Deng J, Qiu X, Dong C, Xu L, Dong X, Yang S, et al. Evaluating ChatGPT and DeepSeek in postdural puncture headache management: a comparative study with international consensus guidelines. BMC Neurol. 2025 Jul
Artificial intelligence; ChatGPT; DeepSeek; Postdural puncture headache.
Objective: To evaluate the use of ChatGPT and DeepSeek in clinical practice to provide healthcare professionals with accurate information on the prevention, diagnosis, and management of post-dural puncture headache (PDPH), in particular to evaluate ChatGPT-4o, ChatGPT-4o mini, DeepSeek-V3 and DeepSeek with Deep Think(R1)'s responses with consensus practice guidelines for headache after dural puncture.
Background: Post-dural puncture headache (PDPH) is a common complication of dural puncture. Currently, there is a lack of evidence-based guidance on the prevention, diagnosis and management of PDPH. The 2023 Consensus guidelines provide comprehensive information. With the development and popularization of AI, more and more people are using ai models, including patients and doctors. However, the quality of the answers provided by ai has not yet been tested.

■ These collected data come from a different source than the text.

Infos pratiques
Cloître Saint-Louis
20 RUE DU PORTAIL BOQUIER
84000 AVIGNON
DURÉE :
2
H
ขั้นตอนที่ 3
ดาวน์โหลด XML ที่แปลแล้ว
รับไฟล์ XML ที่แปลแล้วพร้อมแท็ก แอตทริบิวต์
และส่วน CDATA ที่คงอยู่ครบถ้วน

Methods: Responses from ChatGPT-4o, ChatGPT-4o mini, DeepSeek-V3, and DeepSeek-R1 were evaluated against PDPH guidelines using four dimensions: Accuracy (guideline adherence), Overconclusiveness (unjustified recommendations), Supplementary information (additional relevant details), and Incompleteness (omission of critical guidelines). A 5-point Likert scale further assessed response accuracy and completeness.

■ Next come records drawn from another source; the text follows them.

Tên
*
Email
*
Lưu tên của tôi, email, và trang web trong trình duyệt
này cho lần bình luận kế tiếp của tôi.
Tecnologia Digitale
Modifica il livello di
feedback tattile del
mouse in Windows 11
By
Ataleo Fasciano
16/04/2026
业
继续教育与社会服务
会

Results: All four models show high accuracy and completeness.Of the 10 clinical guidelines evaluated,ChatGPT-4o, ChatGPT-4o mini, DeepSeek-V3 and DeepSeek-R1 all showed 100% accuracy in responses (10/10)(p = 1). None of the four models showed overly conclusive results(p = 1). In terms of supplementary information, ChatGPT-4o,ChatGPT-4o mini and DeepSeek-R1 are 100% (10/10), DeepSeek-V3 is 90% (9/10)(p = 1). In terms of incompleteness, ChatGPT-4o is 80%(8/10), DeepSeek-R1 is 70%(7/10), ChatGPT-4o mini and DeepSeek-V3 are 60% (6/10) (p = 0.729).
Conclusion: All four AI models demonstrate clinical validity, with ChatGPT-4o and DeepSeek-R1 showing stronger guideline alignment. Though largely accurate, their responses achieve only 60-80% completeness relative to medical guidelines. Healthcare professionals must exercise caution when using AI tools and should critically evaluate outputs before clinical application. While promising, their partial guideline coverage requires careful human oversight. Further validation research is essential before these models can reliably support clinical decision-making for complex conditions like PDPH.